# README
Discourse Data Exporter
Export specific Discourse data for analysis
The easiest way to install dscexporter is through snap:
sudo snap install dscexporter
Alternatively you can download this repository and build with go
:
git clone https://github.com/lvoytek/discourse-data-exporter.git
cd discourse-data-exporter
go build -o ../dscexporter *.go
Usage
To run the exporter with the default settings, open a terminal and enter:
dscexporter
By default, the application will connect to a Discourse site running on the local machine, prompt which data should be exported, then print the resulting data for all categories and topics in JSON format. The following arguments can be used to change functionality.
Server
To use a different Discourse server/website, use the --discourse.site-url
option, along with the desired base URL. For example:
dscexporter --discourse.site-url https://meta.discourse.org
Category
If you want to extract data in a single category, then you can specify it with the --discourse.category
option with a category slug. For example, to get data from the Ubuntu Discourse Server
category, run:
dscexporter --discourse.site-url https://discourse.ubuntu.com --discourse.category server
Topic
To download data from a specific topic, use the --discourse.topic
option with the topic's ID. This will override any chosen category when specified.
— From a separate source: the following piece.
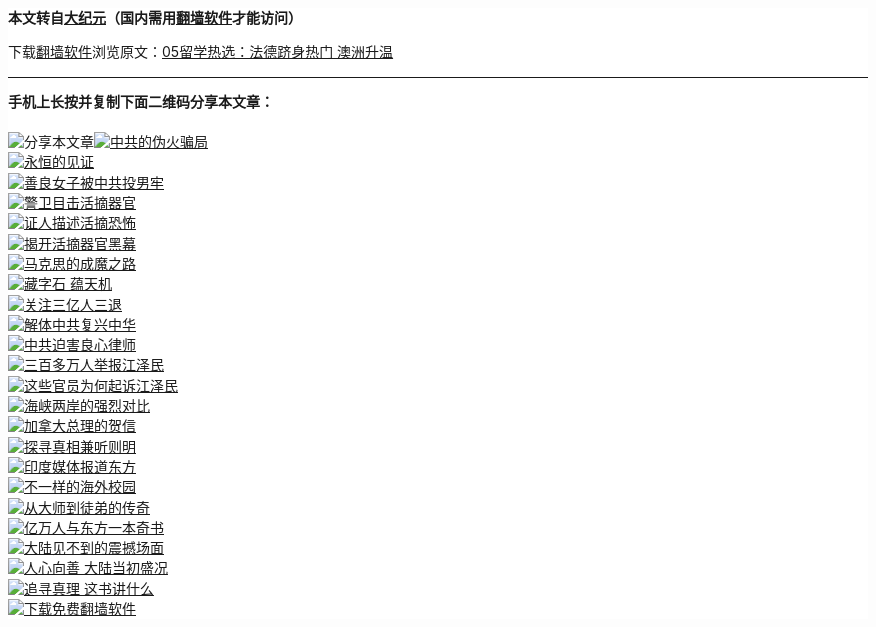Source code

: <strong>本文转自<a href="https://www.epochtimes.com">大纪元</a>（国内需用<a href="https://github.com/ciypue302/www/blob/master/README.md#8">翻墙软件</a>才能访问）</strong><p>下载<a href="https://github.com/ciypue302/www/blob/master/README.md#8">翻墙软件</a>浏览原文：<a href="https://www.epochtimes.com/gb/5/2/23/n823630.htm">05留学热选：法德跻身热门 澳洲升温</a></p><hr>

<strong>手机上长按并复制下面二维码分享本文章：</strong><br><br><img src="https://chart.apis.google.com/chart?cht=qr&chs=240x240&choe=UTF-8&chld=M|2&chl=https://github.com/ciypue302/djy/blob/master/gb/5/2/23/n823630.md%231" title="分享本文章"></td><td VALIGN=TOP><a href="https://github.com/ciypue302/djy/blob/master/gb/16/1/21/n4622075.md?dfh#1" target="_blank"><img src="https://raw.githubusercontent.com/ciypue302/djy/master/gb/300/wei-f1.jpg" title="中共的伪火骗局"  alt="中共的伪火骗局"></a><br><a href="https://github.com/ciypue302/www/blob/master/README.md?dfh#9" target="_blank"><img src="https://raw.githubusercontent.com/ciypue302/djy/master/gb/300/yong-h.jpg" title="永恒的见证"  alt="永恒的见证"></a><br><a href="https://github.com/ciypue302/djy/blob/master/gb/13/9/29/n3974789.md?dfh#1" target="_blank"><img src="https://raw.githubusercontent.com/ciypue302/djy/master/gb/300/shang-lnz.jpg" title="善良女子被中共投男牢"  alt="善良女子被中共投男牢"></a><br><a href="https://github.com/ciypue302/djy/blob/master/gb/16/3/16/n4663449.md?dfh#1" target="_blank"><img src="https://raw.githubusercontent.com/ciypue302/djy/master/gb/300/huo-z3.jpg" title="警卫目击活摘器官"  alt="警卫目击活摘器官"></a><br><a href="https://github.com/ciypue302/djy/blob/master/gb/16/8/7/n8177641.md?dfh#1" target="_blank"><img src="https://raw.githubusercontent.com/ciypue302/djy/master/gb/300/huo-z4.jpg" title="证人描述活摘恐怖"  alt="证人描述活摘恐怖"></a><br><a href="https://github.com/ciypue302/djy/blob/master/gb/10/4/19/n2881569.md?dfh#1" target="_blank"><img src="https://raw.githubusercontent.com/ciypue302/djy/master/gb/300/huo-z1.jpg" title="揭开活摘器官黑幕"  alt="揭开活摘器官黑幕"></a><br><a href="https://github.com/ciypue302/djy/blob/master/gb/10/11/7/n3077476.md?dfh#1" target="_blank"><img src="https://raw.githubusercontent.com/ciypue302/djy/master/gb/300/ma-ks.jpg" title="马克思的成魔之路"  alt="马克思的成魔之路"></a><br><a href="https://github.com/ciypue302/djy/blob/master/gb/14/6/9/n4173977.md?dfh#1" target="_blank"><img src="https://raw.githubusercontent.com/ciypue302/djy/master/gb/300/chang-zs.jpg" title="藏字石 蕴天机"  alt="藏字石 蕴天机"></a><br><a href="https://github.com/ciypue302/djy/blob/master/gb/18/5/10/n10381511.md?dfh#1" target="_blank"><img src="https://raw.githubusercontent.com/ciypue302/djy/master/gb/300/st1.jpg" title="关注三亿人三退"  alt="关注三亿人三退"></a><br><a href="https://github.com/ciypue302/djy/blob/master/gb/18/3/21/n10237682.md?dfh#1" target="_blank"><img src="https://raw.githubusercontent.com/ciypue302/djy/master/gb/300/jie-t.jpg" title="解体中共复兴中华"  alt="解体中共复兴中华"></a><br><a href="https://github.com/ciypue302/djy/blob/master/gb/9/2/9/n2422991.md?dfh#1" target="_blank"><img src="https://raw.githubusercontent.com/ciypue302/djy/master/gb/300/gao-zs.jpg" title="中共迫害良心律师"  alt="中共迫害良心律师"></a><br><a href="https://github.com/ciypue302/djy/blob/master/gb/18/12/9/n10900044.md?dfh#1" target="_blank"><img src="https://raw.githubusercontent.com/ciypue302/djy/master/gb/300/sj1.jpg" title="三百多万人举报江泽民"  alt="三百多万人举报江泽民"></a><br><a href="https://github.com/ciypue302/djy/blob/master/gb/18/8/28/n10672014.md?dfh#1" target="_blank"><img src="https://raw.githubusercontent.com/ciypue302/djy/master/gb/300/sj2.jpg" title="这些官员为何起诉江泽民"  alt="这些官员为何起诉江泽民"></a><br><a href="https://github.com/ciypue302/djy/blob/master/gb/8/12/18/n2367165.md?dfh#1" target="_blank"><img src="https://raw.githubusercontent.com/ciypue302/djy/master/gb/300/liangan.jpg" title="海峡两岸的强烈对比"  alt="海峡两岸的强烈对比"></a><br><a href="https://github.com/ciypue302/djy/blob/master/gb/15/12/10/n4593139.md?dfh#1" target="_blank"><img src="https://raw.githubusercontent.com/ciypue302/djy/master/gb/300/jia-ndzl.jpg" title="加拿大总理的贺信"  alt="加拿大总理的贺信"></a><br><a href="https://github.com/ciypue302/djy/blob/master/gb/11/6/17/n3289382.md?dfh#1" target="_blank"><img src="https://raw.githubusercontent.com/ciypue302/djy/master/gb/300/xiao-wd.jpg" title="探寻真相兼听则明"  alt="探寻真相兼听则明"></a><br><a href="https://github.com/ciypue302/djy/blob/master/gb/18/10/27/n10812623.md?dfh#1" target="_blank"><img src="https://raw.githubusercontent.com/ciypue302/djy/master/gb/300/yindu.jpg" title="印度媒体报道东方"  alt="印度媒体报道东方"></a><br><a href="https://github.com/ciypue302/djy/blob/master/gb/18/6/9/n10469652.md?dfh#1" target="_blank"><img src="https://raw.githubusercontent.com/ciypue302/djy/master/gb/300/xie-j.jpg" title="不一样的海外校园"  alt="不一样的海外校园"></a><br><a href="https://github.com/ciypue302/djy/blob/master/gb/7/4/5/n1669415.md?dfh#1" target="_blank"><img src="https://raw.githubusercontent.com/ciypue302/djy/master/gb/300/li-up.jpg" title="从大师到徒弟的传奇"  alt="从大师到徒弟的传奇"></a><br><a href="https://github.com/ciypue302/djy/blob/master/gb/17/5/26/n9191512.md?dfh#1" target="_blank"><img src="https://raw.githubusercontent.com/ciypue302/djy/master/gb/300/zfl2.jpg" title="亿万人与东方一本奇书"  alt="亿万人与东方一本奇书"></a><br><a href="https://github.com/ciypue302/djy/blob/master/gb/13/11/27/n4020290.md?dfh#1" target="_blank"><img src="https://raw.githubusercontent.com/ciypue302/djy/master/gb/300/zhen-h.jpg" title="大陆见不到的震撼场面"  alt="大陆见不到的震撼场面"></a><br><a href="https://github.com/ciypue302/djy/blob/master/gb/15/7/17/n4482910.md?dfh#1" target="_blank"><img src="https://raw.githubusercontent.com/ciypue302/djy/master/gb/300/dalu-sk.jpg" title="人心向善 大陆当初盛况"  alt="人心向善 大陆当初盛况"></a><br><a href="https://github.com/ciypue302/djy/blob/master/gb/19/1/5/n10955468.md?dfh#1" target="_blank"><img src="https://raw.githubusercontent.com/ciypue302/djy/master/gb/300/zfl1.jpg" title="追寻真理 这书讲什么"  alt="追寻真理 这书讲什么"></a><br><a href="https://github.com/ciypue302/www/blob/master/README.md?dfh#1" target="_blank"><img src="https://raw.githubusercontent.com/ciypue302/djy/master/gb/300/fq1.jpg" title="下载免费翻墙软件"  alt="下载免费翻墙软件"></a><br></td></tr></table>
To get data from the Ubuntu Server Reference topic, run:
dscexporter --discourse.site-url https://discourse.ubuntu.com --discourse.topic 29949
Continue Collecting Over Time
By default the exporter runs once and exits. If you want to continue collecting data at a set interval, set the --data.repeat-collect
flag, and specify an interval in minutes with --data.collection-interval
. To collect data once every 2 hours indefinitely, run:
dscexporter --data.repeat-collect --data.collection-interval 120
Data to Export
Each dataset that can be exported has an option to either export or skip. For example, to specify inclusion of user metadata, run:
dscexporter --export.users
To skip user metadata, run:
dscexporter --no-export.users
The possible data to export includes:
Data to Export | Export Option | Skip Option |
---|---|---|
User Metadata | --export.users | --no-export.users |
User Metadata | --export.users | --no-export.users |
Posts/Comments | --export.posts | --no-export.posts |
Topic Edits | --export.edits | --no-export.edits |
Export Type
The collected data can be exported to MySQL, CSV, and JSON. Specify the export type with --data.export-type
and mysql
, csv
, or json
. By default, the exporter displays extracted data in JSON format.
MySQL-Specific Options
When using MySQL mode, the database info can be specified with --mysql.database-url
, --mysql.username
, and --mysql.password
. The database url defaults to localhost
.
CSV-Specific Options
When using CSV mode, all files will be written to a directory which can be specified with --csv.foldername
. By default, It creates a folder called out/
in the current directory.
Note: When using the snap, only directories contained within
$HOME
can be specified.
Data Download Rate Limiting
If the Discourse server you are gathering data from requires slower API usage, you can specify a delay between calls in seconds with the --discourse.rate-limit
option. By default this is 1 second.